Pihak-pihak yang Diwajibkan Menyimpan Rahasia Kedokteran

Menurut Peraturan Pemerintah Republik Indonesia Nomor 10 tahun 1996 Tentang Wajib
Simpan Rahasia Kedokteran pasal 3, yang diwajibkan menyimpan rahasia kedokteran adalah tenaga
kesehatan, mahasiswa kedokteran, murid yang bertugas di lapangan pemeriksaan, pengobatan
dan/atau perawatan, dan orang lain yang diterapkan oleh Menteri Kesehatan.
Menurut Peraturan Pemerintah RI No. 32 tahun 1996 tentang Tenaga Kesehatan pasal 2,
tenaga kesehatan terdiri dari :

1. Tenaga medis, meliputi dokter dan dokter gigi.


2. Tenaga keperawatan, meliputi perawat dan bidan.

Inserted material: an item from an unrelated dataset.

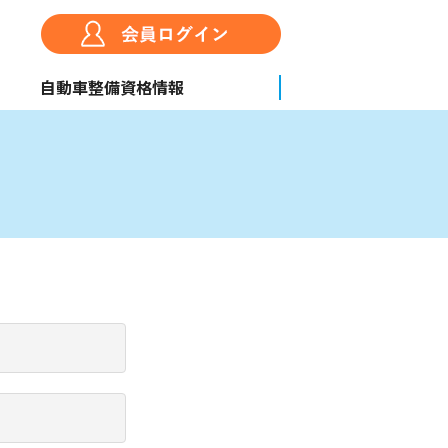
自動車整備資格情報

3. Tenaga kefarmasian, meliputi apoteker, analis farmasi dan asisten apoteker.
4. Tenaga kesehatan masyarakat, meliputi epidemiolog kesehatan, entomolog kesehatan,
mikrobiolog kesehatan, penyuluh kesehatan, administrator kesehatan dan sanitarian.
5. Tenaga gizi, meliputi nutrisionis dan ditisien.

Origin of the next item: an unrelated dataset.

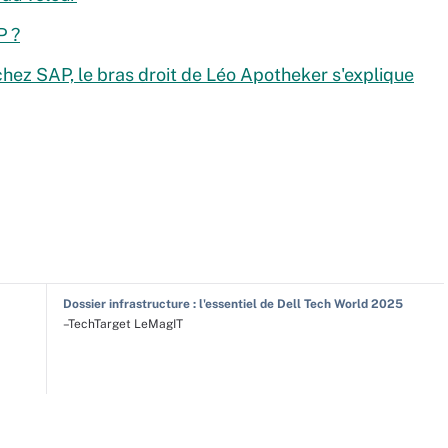
P ?
chez SAP, le bras droit de Léo Apotheker s'explique
Dossier infrastructure : l'essentiel de Dell Tech World 2025
–TechTarget LeMagIT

6. Tenaga keterapian fisik, meliputi fisioterapis, okupasioterapis, dan terapis wicara.
7. Tenaga keteknisian medis, meliputi radiografer, radioterapis, teknisi gigi, teknisi
elektromedis, analis kesehatan, refraksionis optisien, otorik prostetik, teknisi transfusi,
dan perekam medis.
Berpuluh-puluh abad yang lalu hal tentang wajib simpan rahasia kedokteran sudah
dicanangkan oleh Hippocrates dalam sumpahnya yang hingga kini tetap dianut dan menjadi
dasar dari kode etik kedokteran di seluruh dunia yang tentunya disesuaikan dengan situasi dan
kondisi masing-masing negara.
Rahasia kedokteran merupakan suatu hal yang secara intrinsik bertalian dengan segala
pekerjaan yang berkaitan dengan ilmu kedokteran secara menyeluruh. Oleh karena itu harus
kita sadari bahwa semua orang yang dalam pekerjaannya bergaul dengan orang sakit atau
sedikitnya mengetahui keadaan orang sakit, tetapi tidak atau belum mengucapkan sumpah atau
janji secara resmi, maka sudah sepantasnya berkewajiban dan menjunjung tinggi rahasia
rahasia kedokteran tersebut.
Kewajiban menyimpan rahasia kedokteran juga terdapat dalam lafal sumpah dokter
yang berbunyi : “Saya bersumpah /berjanji bahwa saya akan merahasiakan segala sesuatu yang
saya ketahui karena pekerjaan saya dan karena keilmuan saya sebagai dokter”.